_Keypoint coordinate data_.

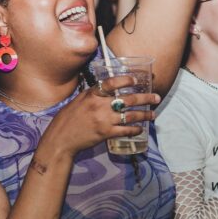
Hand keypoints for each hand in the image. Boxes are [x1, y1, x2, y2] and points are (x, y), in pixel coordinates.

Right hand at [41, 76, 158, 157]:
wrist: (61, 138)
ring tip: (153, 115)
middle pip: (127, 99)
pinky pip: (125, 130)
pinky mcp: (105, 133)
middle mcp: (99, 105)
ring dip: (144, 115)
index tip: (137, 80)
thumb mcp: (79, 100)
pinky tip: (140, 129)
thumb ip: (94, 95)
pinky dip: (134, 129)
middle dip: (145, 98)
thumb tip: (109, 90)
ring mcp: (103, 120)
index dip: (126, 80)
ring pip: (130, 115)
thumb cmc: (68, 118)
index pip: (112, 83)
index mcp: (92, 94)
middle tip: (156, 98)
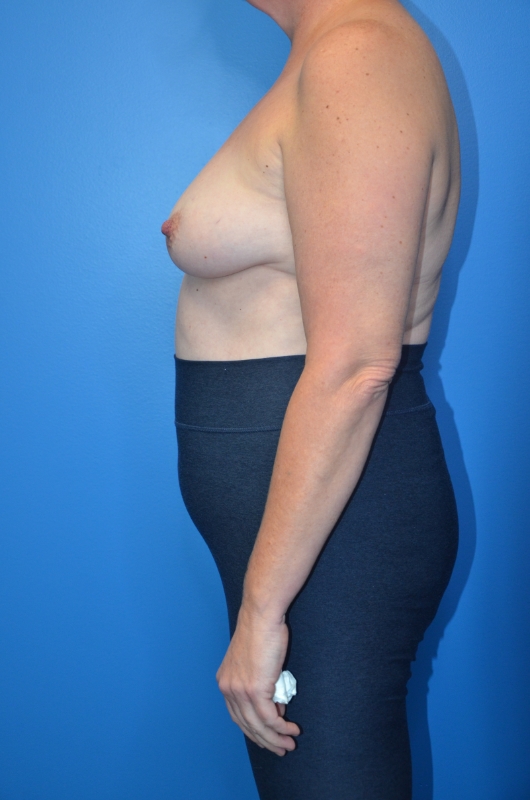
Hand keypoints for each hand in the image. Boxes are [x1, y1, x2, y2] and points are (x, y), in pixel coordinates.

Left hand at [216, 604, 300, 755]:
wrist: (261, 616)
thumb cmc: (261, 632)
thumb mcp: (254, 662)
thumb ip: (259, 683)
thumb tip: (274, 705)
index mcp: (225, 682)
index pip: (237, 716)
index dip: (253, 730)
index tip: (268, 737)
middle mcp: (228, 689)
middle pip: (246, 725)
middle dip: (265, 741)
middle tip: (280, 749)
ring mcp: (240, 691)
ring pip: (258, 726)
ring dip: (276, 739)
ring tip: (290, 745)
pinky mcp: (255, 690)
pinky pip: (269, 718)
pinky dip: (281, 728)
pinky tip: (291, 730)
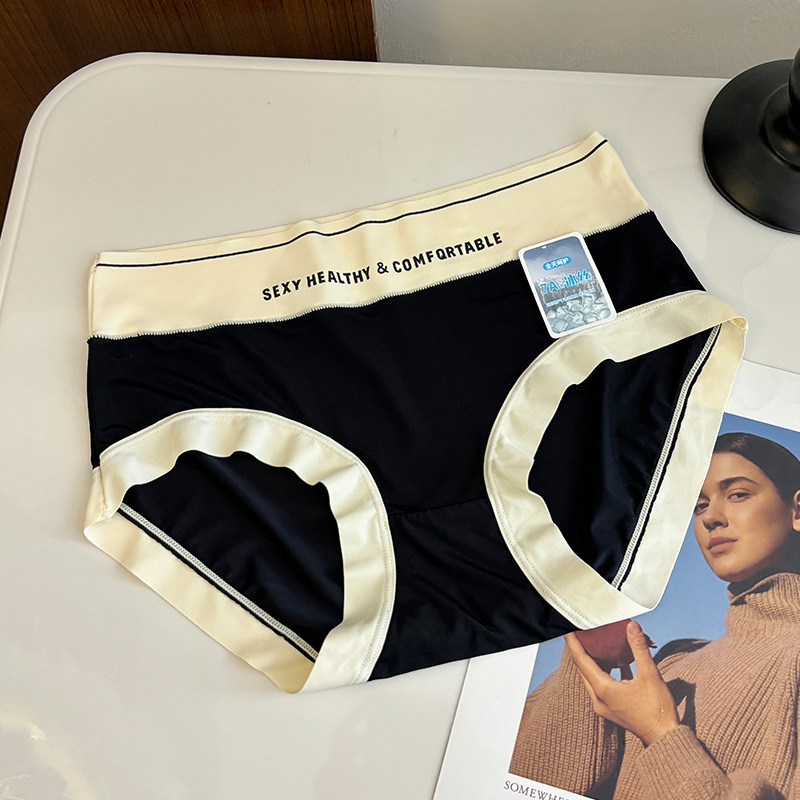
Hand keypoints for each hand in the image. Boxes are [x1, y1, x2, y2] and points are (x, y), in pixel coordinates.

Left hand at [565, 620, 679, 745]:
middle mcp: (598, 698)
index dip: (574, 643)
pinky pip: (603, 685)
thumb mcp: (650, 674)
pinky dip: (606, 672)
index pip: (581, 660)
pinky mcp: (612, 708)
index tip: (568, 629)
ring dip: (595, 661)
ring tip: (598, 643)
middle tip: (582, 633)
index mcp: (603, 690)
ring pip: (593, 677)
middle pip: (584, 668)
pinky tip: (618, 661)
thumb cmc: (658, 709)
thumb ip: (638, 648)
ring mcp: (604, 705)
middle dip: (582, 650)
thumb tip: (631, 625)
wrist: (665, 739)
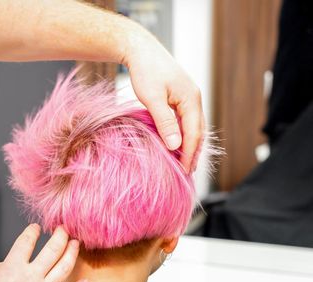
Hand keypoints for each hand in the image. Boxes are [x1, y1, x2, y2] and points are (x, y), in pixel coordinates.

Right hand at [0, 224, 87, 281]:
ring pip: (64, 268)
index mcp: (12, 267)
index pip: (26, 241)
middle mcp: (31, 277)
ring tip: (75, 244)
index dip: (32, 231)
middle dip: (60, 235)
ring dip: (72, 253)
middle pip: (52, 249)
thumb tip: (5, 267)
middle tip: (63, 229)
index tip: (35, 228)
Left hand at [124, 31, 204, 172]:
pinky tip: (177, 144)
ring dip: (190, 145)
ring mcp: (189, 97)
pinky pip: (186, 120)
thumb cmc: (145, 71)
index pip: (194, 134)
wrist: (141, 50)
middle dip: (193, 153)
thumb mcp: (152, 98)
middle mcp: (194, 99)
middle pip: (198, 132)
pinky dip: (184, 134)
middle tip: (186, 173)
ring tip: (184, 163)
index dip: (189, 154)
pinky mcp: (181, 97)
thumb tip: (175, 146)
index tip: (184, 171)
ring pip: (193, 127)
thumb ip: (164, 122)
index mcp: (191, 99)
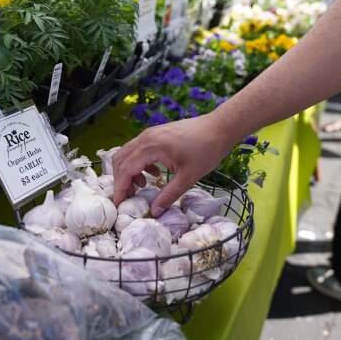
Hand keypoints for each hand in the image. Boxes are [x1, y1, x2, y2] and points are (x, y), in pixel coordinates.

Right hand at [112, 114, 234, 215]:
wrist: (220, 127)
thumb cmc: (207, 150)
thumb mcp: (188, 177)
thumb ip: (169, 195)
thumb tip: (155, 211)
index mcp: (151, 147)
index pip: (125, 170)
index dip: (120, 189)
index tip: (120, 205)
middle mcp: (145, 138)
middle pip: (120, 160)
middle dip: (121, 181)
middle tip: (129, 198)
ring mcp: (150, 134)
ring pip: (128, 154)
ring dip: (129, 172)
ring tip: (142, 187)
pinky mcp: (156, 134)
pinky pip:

---

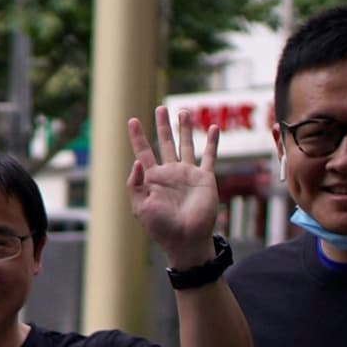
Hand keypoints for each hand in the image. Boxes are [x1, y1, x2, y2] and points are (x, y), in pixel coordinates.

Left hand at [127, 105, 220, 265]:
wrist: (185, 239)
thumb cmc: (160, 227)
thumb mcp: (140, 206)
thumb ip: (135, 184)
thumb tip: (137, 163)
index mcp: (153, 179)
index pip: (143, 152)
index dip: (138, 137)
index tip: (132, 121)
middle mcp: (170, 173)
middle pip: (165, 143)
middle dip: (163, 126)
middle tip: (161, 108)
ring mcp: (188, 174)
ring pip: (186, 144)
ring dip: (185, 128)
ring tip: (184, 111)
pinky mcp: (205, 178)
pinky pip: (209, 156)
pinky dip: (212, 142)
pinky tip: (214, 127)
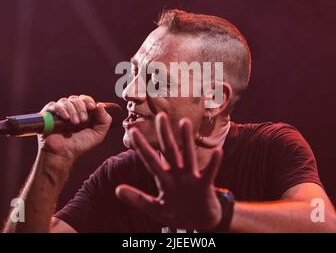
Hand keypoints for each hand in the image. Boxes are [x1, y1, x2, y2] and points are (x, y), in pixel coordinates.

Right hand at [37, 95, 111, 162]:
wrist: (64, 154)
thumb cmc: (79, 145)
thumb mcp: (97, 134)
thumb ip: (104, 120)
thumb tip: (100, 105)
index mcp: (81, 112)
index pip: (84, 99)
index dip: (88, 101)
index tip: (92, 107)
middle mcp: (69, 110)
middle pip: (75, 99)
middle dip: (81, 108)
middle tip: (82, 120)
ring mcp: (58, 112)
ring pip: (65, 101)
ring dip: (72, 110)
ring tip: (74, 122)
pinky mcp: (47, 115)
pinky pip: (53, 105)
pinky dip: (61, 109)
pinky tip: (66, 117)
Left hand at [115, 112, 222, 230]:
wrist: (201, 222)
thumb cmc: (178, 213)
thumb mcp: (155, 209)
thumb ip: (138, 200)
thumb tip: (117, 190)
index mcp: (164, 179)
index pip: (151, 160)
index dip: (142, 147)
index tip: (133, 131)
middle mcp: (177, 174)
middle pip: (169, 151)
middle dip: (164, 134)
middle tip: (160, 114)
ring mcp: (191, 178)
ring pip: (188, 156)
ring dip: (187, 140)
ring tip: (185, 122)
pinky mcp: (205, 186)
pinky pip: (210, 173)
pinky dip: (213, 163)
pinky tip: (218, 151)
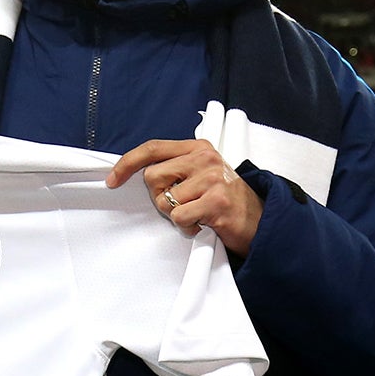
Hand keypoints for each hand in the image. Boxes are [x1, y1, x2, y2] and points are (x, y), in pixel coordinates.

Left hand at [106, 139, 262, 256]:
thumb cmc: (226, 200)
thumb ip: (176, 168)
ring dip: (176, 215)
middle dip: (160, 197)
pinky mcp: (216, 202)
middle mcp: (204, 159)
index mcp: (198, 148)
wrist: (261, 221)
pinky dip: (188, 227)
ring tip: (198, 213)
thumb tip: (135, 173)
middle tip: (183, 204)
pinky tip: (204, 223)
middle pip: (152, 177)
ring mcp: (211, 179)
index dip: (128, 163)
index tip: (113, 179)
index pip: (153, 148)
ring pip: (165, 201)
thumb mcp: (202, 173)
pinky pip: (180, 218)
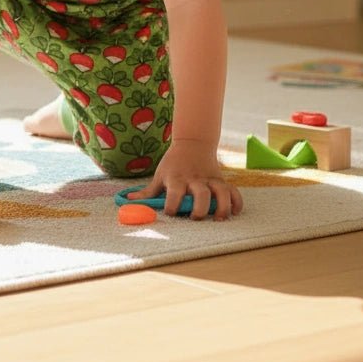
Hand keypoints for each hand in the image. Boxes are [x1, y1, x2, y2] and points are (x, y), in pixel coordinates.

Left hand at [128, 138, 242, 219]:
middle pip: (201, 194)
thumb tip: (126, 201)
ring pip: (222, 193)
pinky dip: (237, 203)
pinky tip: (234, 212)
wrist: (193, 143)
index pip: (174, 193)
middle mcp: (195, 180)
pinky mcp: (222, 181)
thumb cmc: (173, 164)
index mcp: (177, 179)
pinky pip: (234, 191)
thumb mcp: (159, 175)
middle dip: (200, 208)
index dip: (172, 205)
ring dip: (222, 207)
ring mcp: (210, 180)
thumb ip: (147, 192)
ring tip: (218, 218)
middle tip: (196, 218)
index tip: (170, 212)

_WORK ORDER_.
Working from the records above, find how many lines contain the string "wrist" and answer with the bare number.

_TASK ANSWER_.
10